Effect of point mutations on the transcriptional activity of DevR in vivo. The transcriptional activities of the mutant forms of DevR were assessed by determining the expression level of hspX in M. smegmatis ΔdevR mutant strains complemented with the WT or mutant devR genes. To express devR, the genes encoding the WT and mutant forms of DevR (T180A, T198A, S205A, T180E, T198E, and S205E) were cloned into pMH201. The empty pMH201 vector and its derivatives were integrated into the chromosomal DNA of the M. smegmatis ΔdevR mutant harboring pNChspX. Complementation tests were performed by determining the β-galactosidase activity in strains grown under either 20 h hypoxic (A) or aerobic (B) conditions. All values provided are the averages of the results from three independent determinations. Error bars indicate standard deviations.

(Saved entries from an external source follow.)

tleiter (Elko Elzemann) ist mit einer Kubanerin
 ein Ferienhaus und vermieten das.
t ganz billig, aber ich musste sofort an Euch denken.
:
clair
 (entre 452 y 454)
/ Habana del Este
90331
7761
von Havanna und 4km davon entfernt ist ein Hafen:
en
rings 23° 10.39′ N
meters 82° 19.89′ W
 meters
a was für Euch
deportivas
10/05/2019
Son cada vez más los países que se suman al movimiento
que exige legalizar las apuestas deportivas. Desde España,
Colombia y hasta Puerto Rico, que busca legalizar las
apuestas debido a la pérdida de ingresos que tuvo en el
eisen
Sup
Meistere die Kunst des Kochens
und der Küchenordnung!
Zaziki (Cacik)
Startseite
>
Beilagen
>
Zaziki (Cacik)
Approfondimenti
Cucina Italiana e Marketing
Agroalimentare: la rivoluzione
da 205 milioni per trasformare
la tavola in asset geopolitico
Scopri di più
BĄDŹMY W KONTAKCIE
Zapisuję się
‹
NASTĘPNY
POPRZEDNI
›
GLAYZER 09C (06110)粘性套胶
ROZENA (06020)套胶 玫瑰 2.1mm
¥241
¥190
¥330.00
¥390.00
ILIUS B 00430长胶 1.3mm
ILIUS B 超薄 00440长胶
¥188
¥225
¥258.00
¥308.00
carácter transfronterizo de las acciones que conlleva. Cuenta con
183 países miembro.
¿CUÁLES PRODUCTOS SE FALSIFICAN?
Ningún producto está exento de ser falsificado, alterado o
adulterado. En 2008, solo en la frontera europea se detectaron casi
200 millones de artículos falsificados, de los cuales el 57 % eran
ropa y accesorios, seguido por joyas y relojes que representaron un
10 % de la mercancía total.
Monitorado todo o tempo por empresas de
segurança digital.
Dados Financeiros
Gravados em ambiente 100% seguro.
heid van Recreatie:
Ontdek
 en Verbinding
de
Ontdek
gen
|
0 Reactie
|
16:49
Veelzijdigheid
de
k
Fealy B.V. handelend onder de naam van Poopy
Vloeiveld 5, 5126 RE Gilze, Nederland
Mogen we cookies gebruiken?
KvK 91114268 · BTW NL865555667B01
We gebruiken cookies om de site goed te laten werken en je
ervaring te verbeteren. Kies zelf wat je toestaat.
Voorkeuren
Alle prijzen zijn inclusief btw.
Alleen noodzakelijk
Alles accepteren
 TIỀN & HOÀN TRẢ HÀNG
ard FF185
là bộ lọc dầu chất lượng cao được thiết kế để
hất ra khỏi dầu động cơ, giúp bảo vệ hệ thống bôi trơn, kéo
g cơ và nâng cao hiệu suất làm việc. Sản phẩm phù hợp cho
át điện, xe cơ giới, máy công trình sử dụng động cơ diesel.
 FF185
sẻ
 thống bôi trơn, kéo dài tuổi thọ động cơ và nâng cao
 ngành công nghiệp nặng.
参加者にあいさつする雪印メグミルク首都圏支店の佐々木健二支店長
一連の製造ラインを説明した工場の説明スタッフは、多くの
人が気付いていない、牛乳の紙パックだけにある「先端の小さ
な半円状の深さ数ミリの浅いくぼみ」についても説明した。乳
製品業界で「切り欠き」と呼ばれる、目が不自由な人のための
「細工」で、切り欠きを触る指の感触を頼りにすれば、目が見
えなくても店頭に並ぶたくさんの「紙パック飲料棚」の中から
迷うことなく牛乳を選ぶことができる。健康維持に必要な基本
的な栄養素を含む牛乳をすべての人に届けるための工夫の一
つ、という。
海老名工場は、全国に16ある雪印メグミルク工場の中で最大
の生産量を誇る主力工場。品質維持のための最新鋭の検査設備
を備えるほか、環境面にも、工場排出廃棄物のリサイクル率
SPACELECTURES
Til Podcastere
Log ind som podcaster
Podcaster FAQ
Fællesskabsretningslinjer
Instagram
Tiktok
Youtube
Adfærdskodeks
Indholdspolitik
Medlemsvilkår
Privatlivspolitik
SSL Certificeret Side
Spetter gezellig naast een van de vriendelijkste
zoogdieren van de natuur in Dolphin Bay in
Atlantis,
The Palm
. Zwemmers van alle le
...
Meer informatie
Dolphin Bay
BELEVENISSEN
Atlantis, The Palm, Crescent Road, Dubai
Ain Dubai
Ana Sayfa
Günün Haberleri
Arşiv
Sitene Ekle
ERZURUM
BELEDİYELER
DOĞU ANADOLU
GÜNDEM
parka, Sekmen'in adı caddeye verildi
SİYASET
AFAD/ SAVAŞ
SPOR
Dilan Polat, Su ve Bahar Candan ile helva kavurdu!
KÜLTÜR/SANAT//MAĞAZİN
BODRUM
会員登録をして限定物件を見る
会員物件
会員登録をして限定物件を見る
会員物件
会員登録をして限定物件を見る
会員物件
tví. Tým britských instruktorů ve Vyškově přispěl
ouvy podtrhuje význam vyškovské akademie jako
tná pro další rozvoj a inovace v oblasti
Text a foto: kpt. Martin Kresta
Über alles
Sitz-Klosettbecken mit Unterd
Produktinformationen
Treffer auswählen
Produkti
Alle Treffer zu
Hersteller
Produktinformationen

Western blot analysis was performed for the detection of expressed DevR and DevR derivatives in M. smegmatis strains grown under 20 h hypoxic conditions. Crude extracts (50 μg) were separated on SDS-PAGE, followed by Western blot analysis with a His-tag antibody.

Fig. 8

EMSA showing the binding of purified WT and T180E mutant forms of DevR to the hspX control region. (A) The 204 bp DNA fragments (100 fmol corresponding to 12.6 ng) containing the DevR-binding site upstream of hspX were incubated with various concentrations of purified WT and T180E DevR. The amounts of WT DevR and T180E DevR are given above the lanes. The arrow indicates the bands of free DNA. (B) Quantitation of the band intensity of free DNA in panel A was performed using the ImageJ densitometry program (v1.37). The band intensity of the free DNA without DevR is set at 100 and the relative values are plotted as a function of the DevR concentration.